Parallèlement, l'enquête de la Commission sur la conformité du soutien public à Alitalia aux règles de l'UE en matière d'aides d'État "se poursuit". En 2017 et 2019, Alitalia s'était vu accorder par l'Etat des prêts d'un montant total de 1,3 milliard d'euros, qui sont dans le viseur de Bruxelles.

Le chef du gouvernement italien Mario Draghi a mis tout son poids dans la balance pour faire décoller ITA, en prévenant en avril que Rome "n'acceptera(it) pas des discriminations arbitraires" de la part de Bruxelles.

Sous la pression de la Commission, les ambitions du plan de relance d'Alitalia ont été cependant revues à la baisse, et l'accord devrait se traduire par des suppressions d'emplois qui restent à chiffrer.

Certaines activités d'Alitalia, en particulier le secteur aviation, seront transférées à ITA. Les salariés d'Alitalia qui "pourraient être embauchés dans la nouvelle compagnie sont 2800 en 2021 et 5750 en 2022", a assuré le ministre du Développement économique Giancarlo Giorgetti.

Au total, les trois branches de la compagnie (aviation, services au sol et maintenance) comptent actuellement plus de 11.000 employés.

Les services au sol et la maintenance seront vendus séparément, par le biais d'appels publics, comme l'avait exigé Bruxelles. Mais ITA pourra y participer aux côtés d'autres investisseurs, en tant qu'actionnaire majoritaire dans le premier cas et minoritaire dans le second.

Selon le plan industriel adopté jeudi par les administrateurs d'ITA et approuvé, selon eux, par Bruxelles, les services au sol devraient employer en 2025 entre 2.650 et 2.700 personnes et la maintenance entre 1100 et 1250 au cas où le successeur d'Alitalia remporte les appels d'offres.

Flotte réduite de moitié

La nouvelle société verra sa flotte réduite de moitié, à 52 appareils, dont 7 gros porteurs. Dès 2022, elle disposera de 78 avions et fin 2025 de 105, selon ce plan ambitieux.
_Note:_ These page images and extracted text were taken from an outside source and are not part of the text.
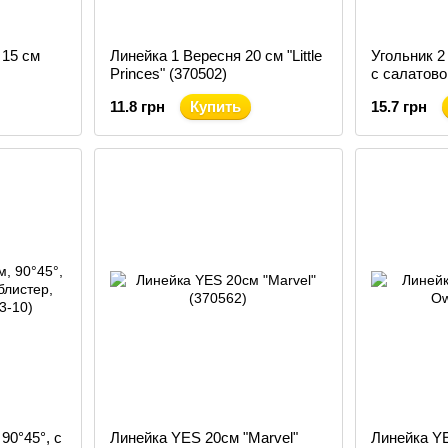
 15 см
Линейка 1 Вересня 20 см "Little
Угольник 2 
Princes" (370502)
с салатово
блистер, K
11.8 грн
Купить
15.7 грн
15)
90°45°, с
Линейка YES 20см "Marvel"
Линейка YE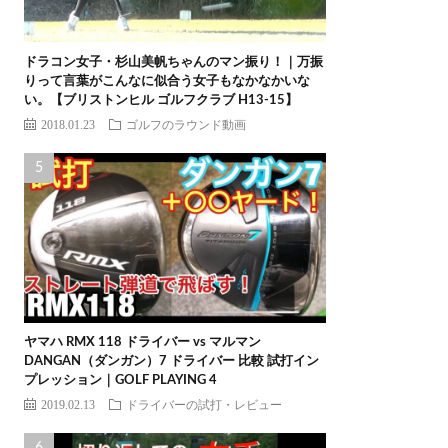
ドラコン女子・杉山美帆ちゃんのマン振り！｜万振
りって言葉がこんなに似合う女子もなかなかいな
い。【ブリストンヒル ゴルフクラブ H13-15】
2018.01.23
ゴルフのラウンド動画
ヤマハ RMX 118 ドライバー vs マルマン
DANGAN（ダンガン）7 ドライバー 比較 試打イン
プレッション｜GOLF PLAYING 4
2019.02.13
ドライバーの試打・レビュー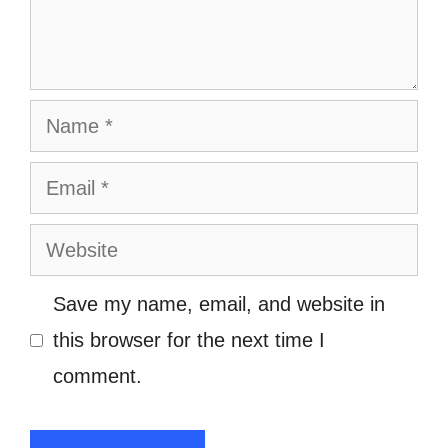
Name
Email
Website
Save my name, email, and website in
this browser for the next time I
comment.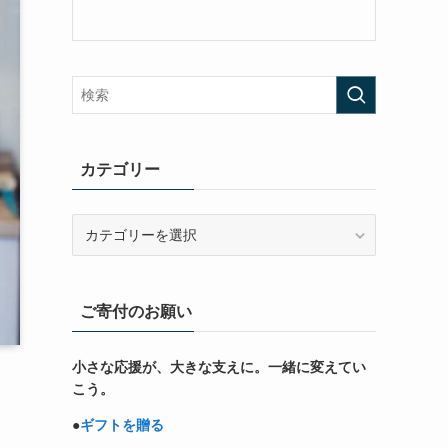
カテゴリー
カ
テ
ゴ
リ
ご寄付のお願い
ー
小さな応援が、大きな支えに。一緒に変えてい
こう。
●
ギフトを贈る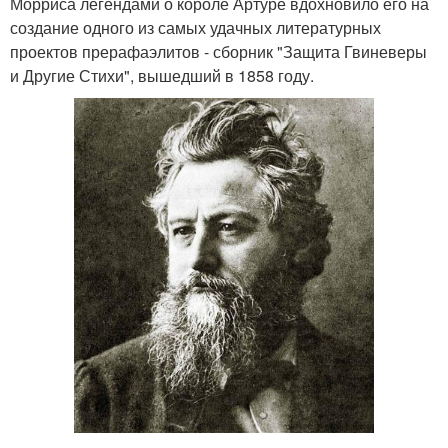
Морриса легендами о короле Артуре вдохновило его на
создание одного из самых удачных литературных
проектов прерафаэлитов - сборник "Защита Гвиневеры
и Другие Стихи", вышедший в 1858 году.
Bruxelles avait également réclamé la cession de créneaux aéroportuaires ("slots"). ITA conservera 85% des créneaux horaires détenus par Alitalia à l'aéroport de Milan Linate et 43% des créneaux de Rome Fiumicino, selon le plan industriel.

Bruxelles avait réclamé que la future société marque une nette rupture avec son ancêtre en abandonnant notamment le logo d'Alitalia et en renonçant à accepter des billets émis par son prédécesseur.

La marque Alitalia sera vendue par le biais d'un appel d'offres public, mais ITA pourra finalement y participer. Le ministère du Développement économique "supervisera toutes les mesures visant à protéger les travailleurs et les consommateurs", a assuré M. Giorgetti. Les acheteurs de billets pour des vols après la date du 15 octobre "seront protégés", a-t-il ajouté.

Le plan industriel, qui prévoit un accroissement graduel de l'activité d'ITA en fonction de l'évolution de la pandémie de coronavirus, table sur un chiffre d'affaires de 3,32 milliards d'euros en 2025.